*What is needed*. Copy the data verbatim from its beginning through the line containing "dist [0.060222, -0.053568]", with both ends included. Omit the pictures from your copy.

*Material provided*.
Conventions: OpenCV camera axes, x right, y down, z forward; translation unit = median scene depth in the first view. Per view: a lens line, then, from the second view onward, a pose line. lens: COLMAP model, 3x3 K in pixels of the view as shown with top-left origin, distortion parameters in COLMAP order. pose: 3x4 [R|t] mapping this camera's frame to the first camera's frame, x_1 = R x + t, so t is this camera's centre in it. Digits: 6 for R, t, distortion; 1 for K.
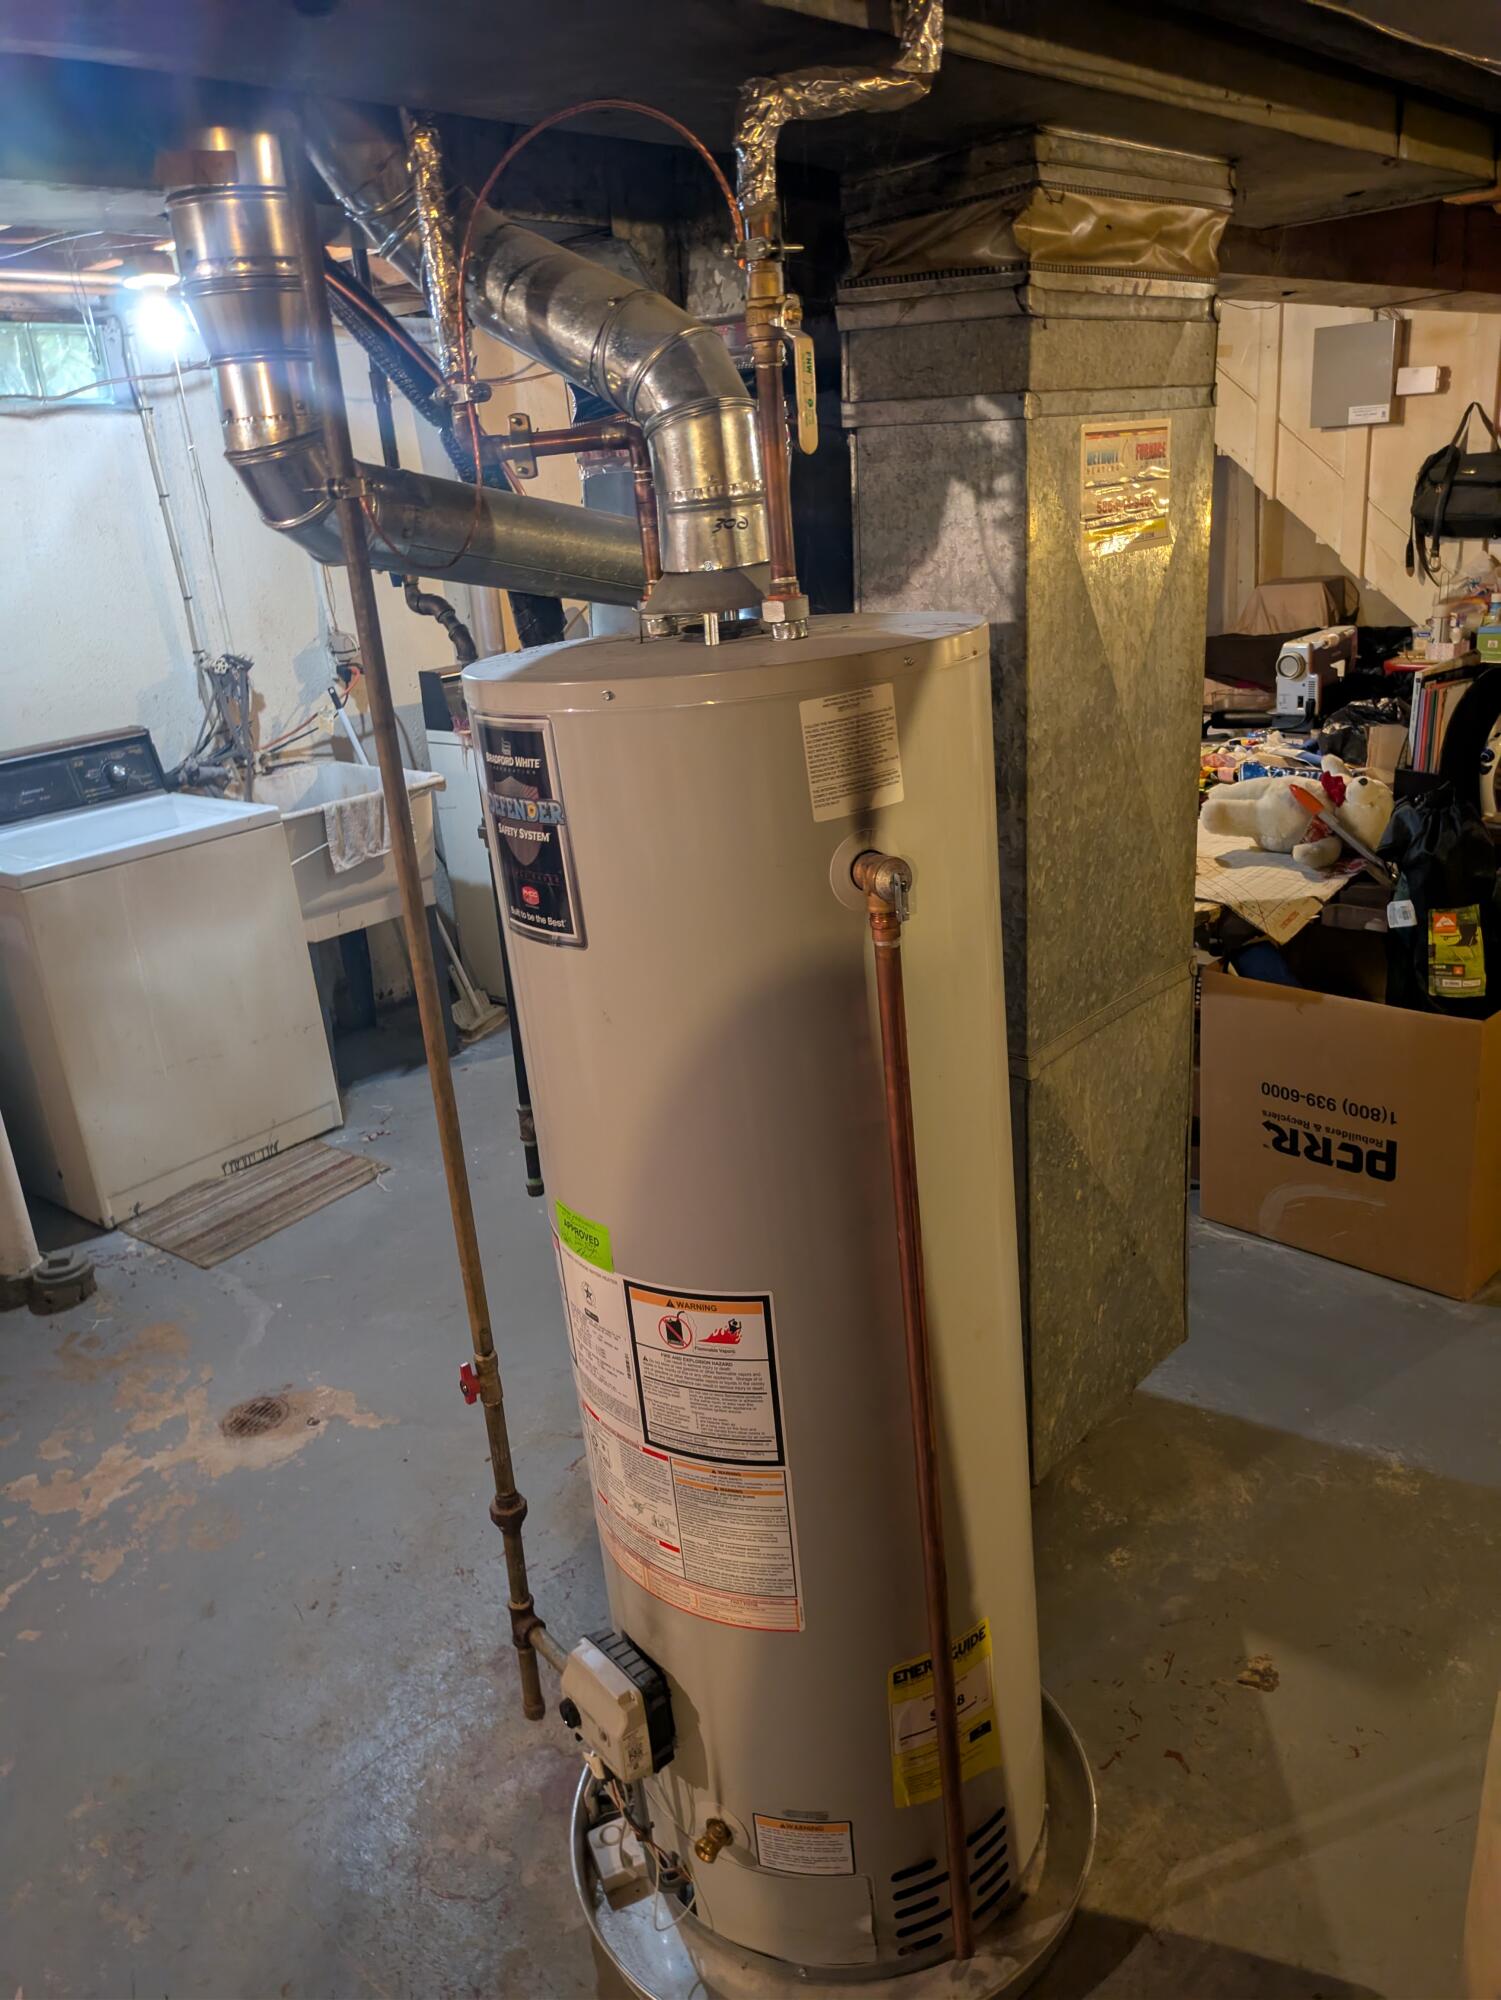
lens RADIAL K [[1504.8, 0, 753.0], [0, 1504.8, 1047.7], [0, 0, 1]] dist [0.065338, -0.077739]
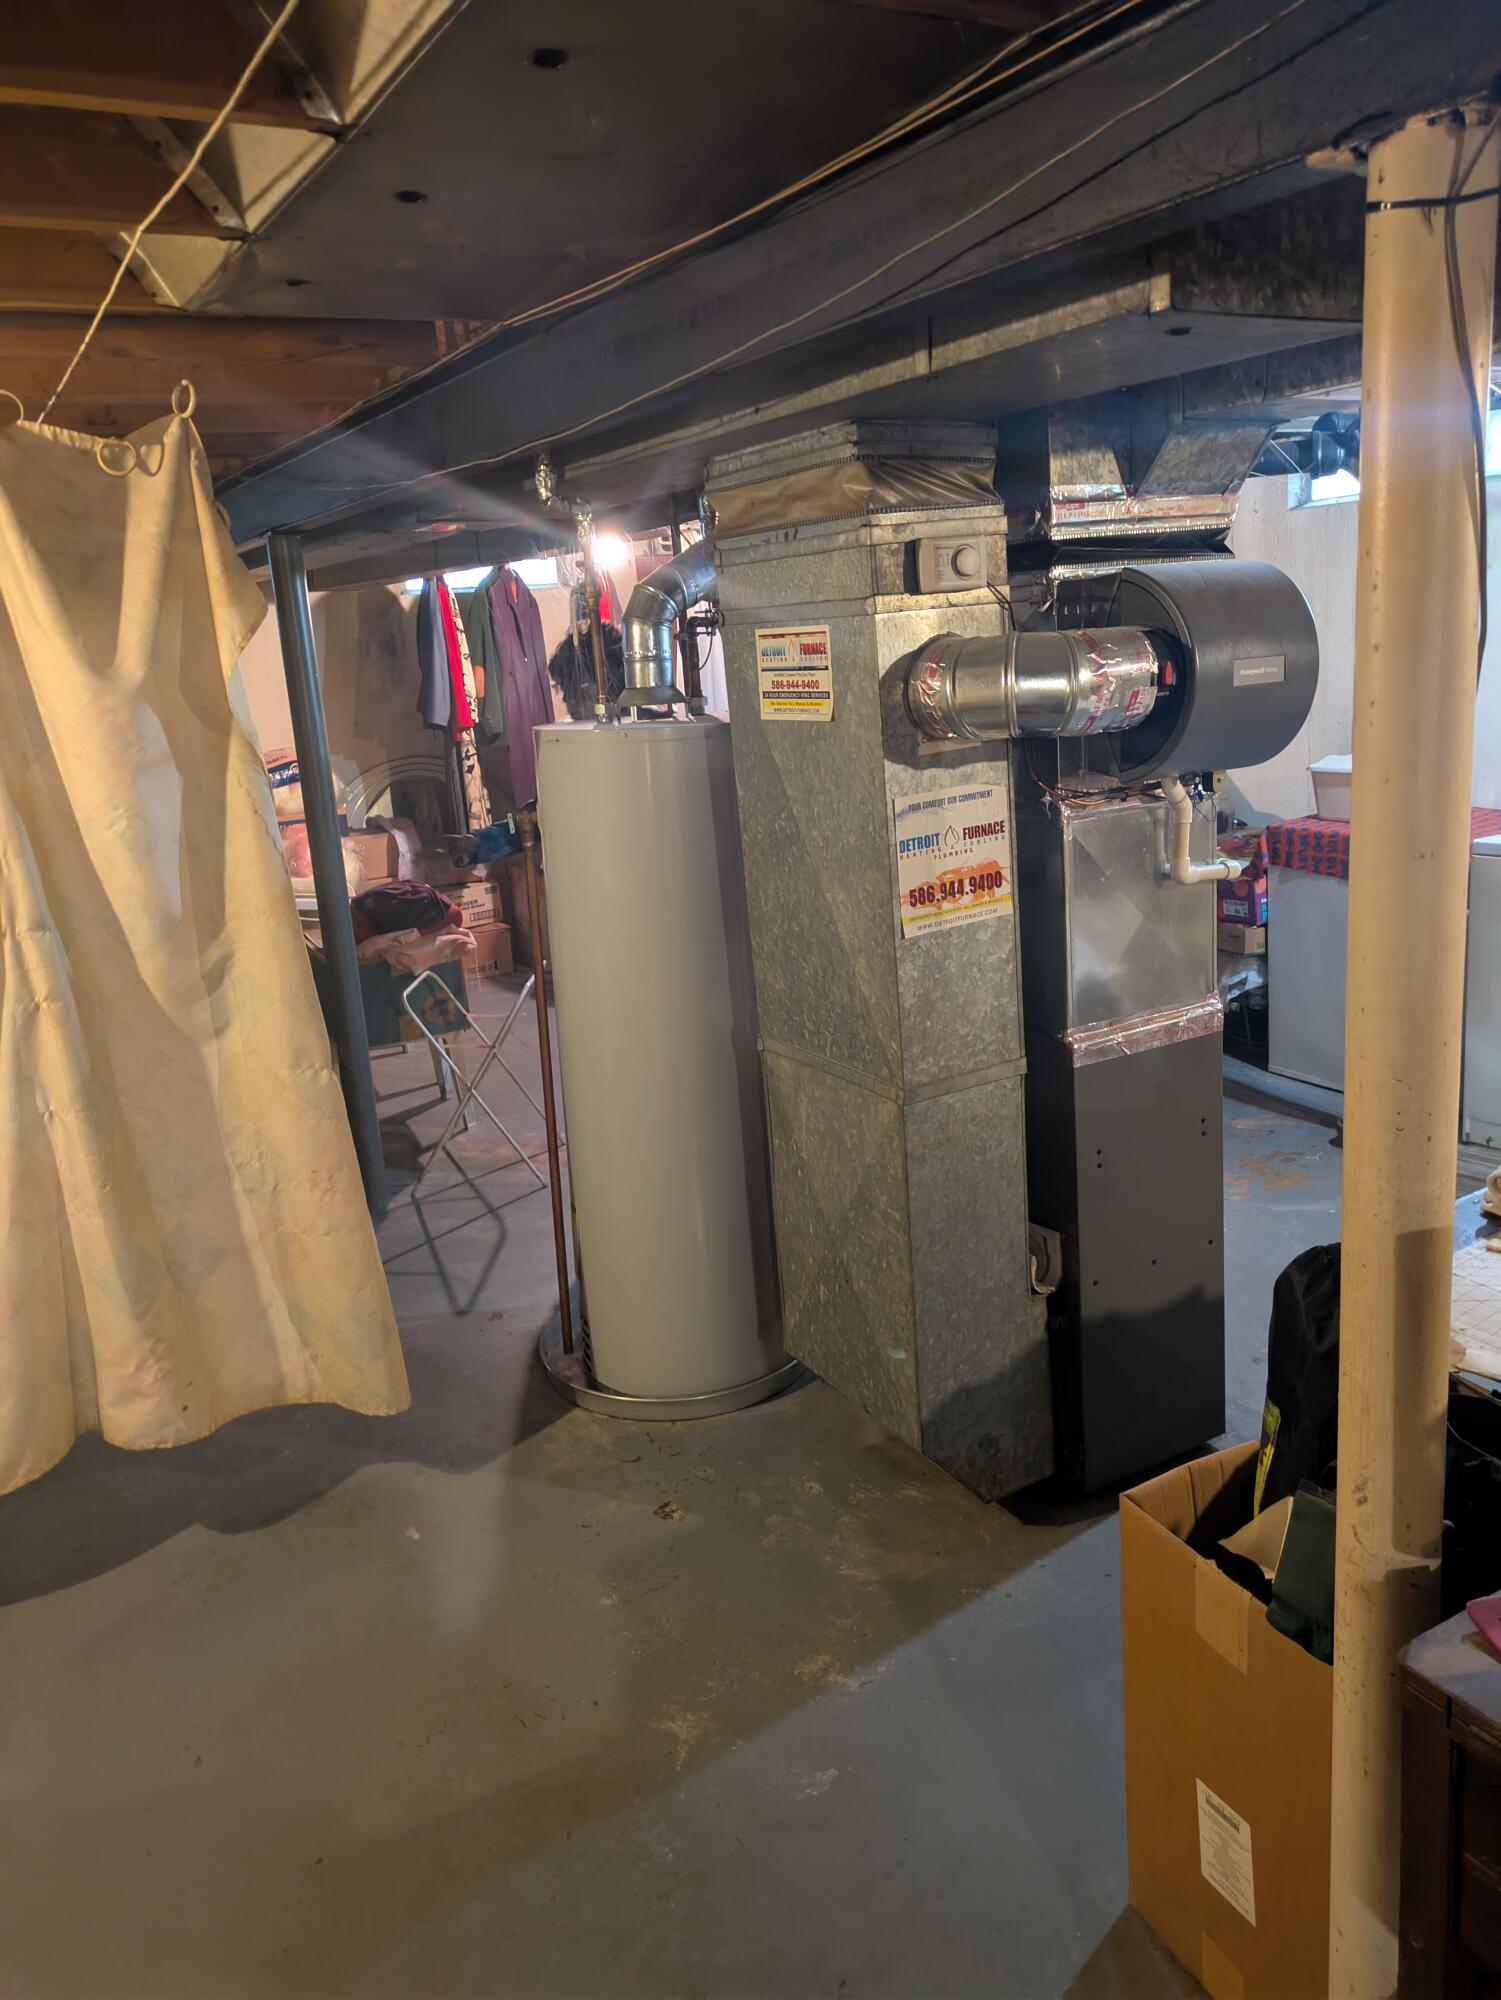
lens RADIAL K [[1492.3, 0, 750.5], [0, 1492.3, 1000.0], [0, 0, 1]] dist [0.060222, -0.053568]
pose [[-0.317879, 0.328731, -0.889319, 2.494364], [-0.243246, 0.878301, 0.411604, -1.052435], [0.916397, 0.347164, -0.199231, 2.142703]]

*Solution*.
Conventions: OpenCV camera axes, x right, y down, z forward; translation unit = median scene depth in the first view. Per view: a lens line, then, from the second view onward, a pose line. lens: COLMAP model, 3x3 K in pixels of the view as shown with top-left origin, distortion parameters in COLMAP order. pose: 3x4 [R|t] mapping this camera's frame to the first camera's frame, x_1 = R x + t, so t is this camera's centre in it. Digits: 6 for R, t, distortion; 1 for K.
lens RADIAL K [[1504.8, 0, 753.0], [0, 1504.8, 1047.7], [0, 0, 1]] dist [0.065338, -0.077739]
lens RADIAL K [[1492.3, 0, 750.5], [0, 1492.3, 1000.0], [0, 0, 1]] dist [0.060222, -0.053568]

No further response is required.